**Lesetext:**
━━━━━━
»2020 – Sing Blue Silver«

»2020 – Sing
Blue Silver«
Tagebuch

Frühlingsanfang

Über Nacht ist der See zugefroren. Auf das Eis fällt Schnee, vielleicht ist es auch Graupel, den man ja bloß aus dem Autoradio kennt.

Die meisten Menschen, denen ich je begegnet bin, denen ich je begegnen wollte, sind nun tot. Kein schönes Gefühl.

»Tod in Berlin«—Wie dünn Der Spiegel geworden ist! Bei uns zuhause gehörte der Spiegel zum Guten Ton. Ich erinnere mich an ein telefonbuchdickes Produkt, mit dem ich mich im Klo einschloß, um mir in aller Ruhe die Holocaustgeschichten anschauen zu können. Wenige Fotos damals noch. Schwarzweisse Judenleichen. Ja, damals legte man noch Wert darauf, dass Bad und Klo in getrennten Räumen untergebracht sind.

Spatzen, eigentlich Sperlinge, kommen anscheinend erst dann angeflogen, wenn es sich lohnt. Seitdem ich meinen Balkon zum All You Can Eat ausgebaut habe, fliegen sie andauernd an wie Easy Jet. Aber, auch hier wie die »Orangenfarben gefiederte Flotte«: können sie weder auf der Sitzstange der Futtersäule platznehmen, noch aus dem Meisenknödelgefängnisturm etwas picken. Spatzen sind unverwöhnte Abfallfresser. Sie nehmen‘s vom Boden. Hauptsache reichlich. Das wird auch im Naturkundemuseum in der Invalidenstraße (sic!), mithilfe eines noch aus DDR-Zeiten stammenden Schaukastens plastisch gemacht. Dort heißt die Überschrift Vögel in der Stadt.
━━━━━━
**Die Auflistung:**

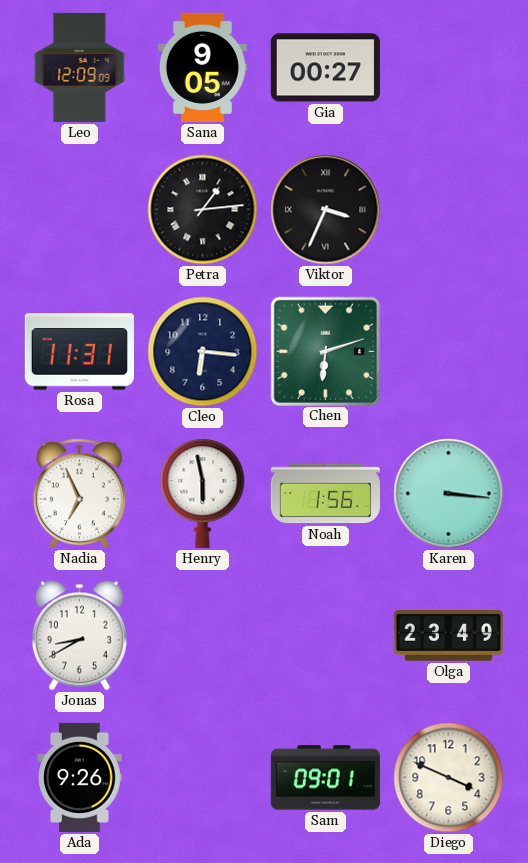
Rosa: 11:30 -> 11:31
━━━━━━
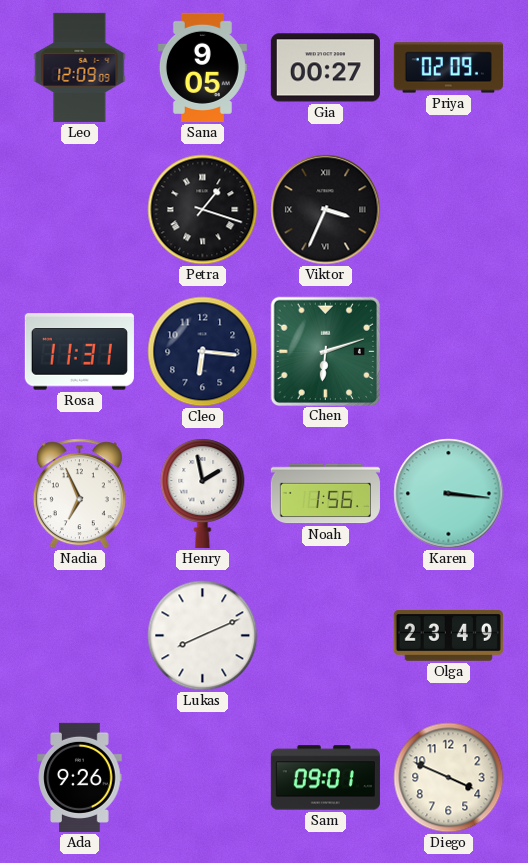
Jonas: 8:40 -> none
━━━━━━
**Aufgaben:**
a: Welche Überschrift steht laut dem Tagebuchtext über dem Schaukasten im Naturkundemuseum?
b: Schreib den Tagebuchtext zum Frühlingsanfang weiter und setz direkt nach seinem letzten Satz an.

**Lösungen:**
a: Vögel in der Stadt.

b:
Nach einem so kurzen wie strengen (dafür liebe ich sie) Telefonat mit Friederike habe ich verstanden, dass man die Meisenknödel von ihren sie umgebenden Netzen befreien muss, indes die Vögel sie verspeisen können. Jetzt läuft‘s. Der Kleiber sogar überkopf. Am Abend war in dem Knödel eine Grube. Sah aus wie der Todesstern.

Supermarktologie

Wunderbar, wie sich rein durch die Lektüre eines Buches meine Wahrnehmung verändert. So japanisch hier. Im Rewe war alles voller Hasen. Eigentlich war ich zum Kauf antibakteriell beschichteter Schwämme gekommen, doch was sahen meine vom Katerfrühstück mit Christian Boros noch ganz glasigen Augen: die Zahnfee von Playmobil.

Die Zahnfee hatte ich mir immer ganz anders vorgestellt. Das heißt im Grunde gar nicht, denn als ich noch Haide war, gab es keine Zahnfee. Meinen ersten ausgefallenen Milchzahn hat mir mein Vater auf ein Stückchen Watte in einer Schachtel Welthölzer gebettet. Und dorthinein kamen dann auch alle anderen.

Die Zahnfee als Modell einer Idee wird von Playmobil hergestellt in Form einer leicht untersetzten, blondhaarigen Frauengestalt mit grünlich irisierenden Libellenflügeln. Die scantily clad nubile hat B-Körbchen, ums Dekolleté (V) hängt ein Amulett in Form eines Backenzahns. Rock ist mini in weiß, ziemlich thothaft, eher ein Gürtel, sie trägt nichts drunter — natürlich, unter Elfen braucht es keiner Unterwäsche. Bißchen viel Make-up vielleicht. Keulenförmige Oberarme, arms in the style of her aera* — macht freilich Yoga. Beigegeben sind ein Zauberstab, mit dessen von einem Stern gekrönter Spitze sie den Verlustschmerz ausgefallener Milchzähne lindert. Sowie ein aufklappbarer Schrein, ebenfalls in Backenzahnform, der an seiner Vorderseite mit dem selben Emblem verziert wurde wie auch der zahnweiße Minirock der Fee. Es handelt sich dabei wie selbstverständlich um einen Stern.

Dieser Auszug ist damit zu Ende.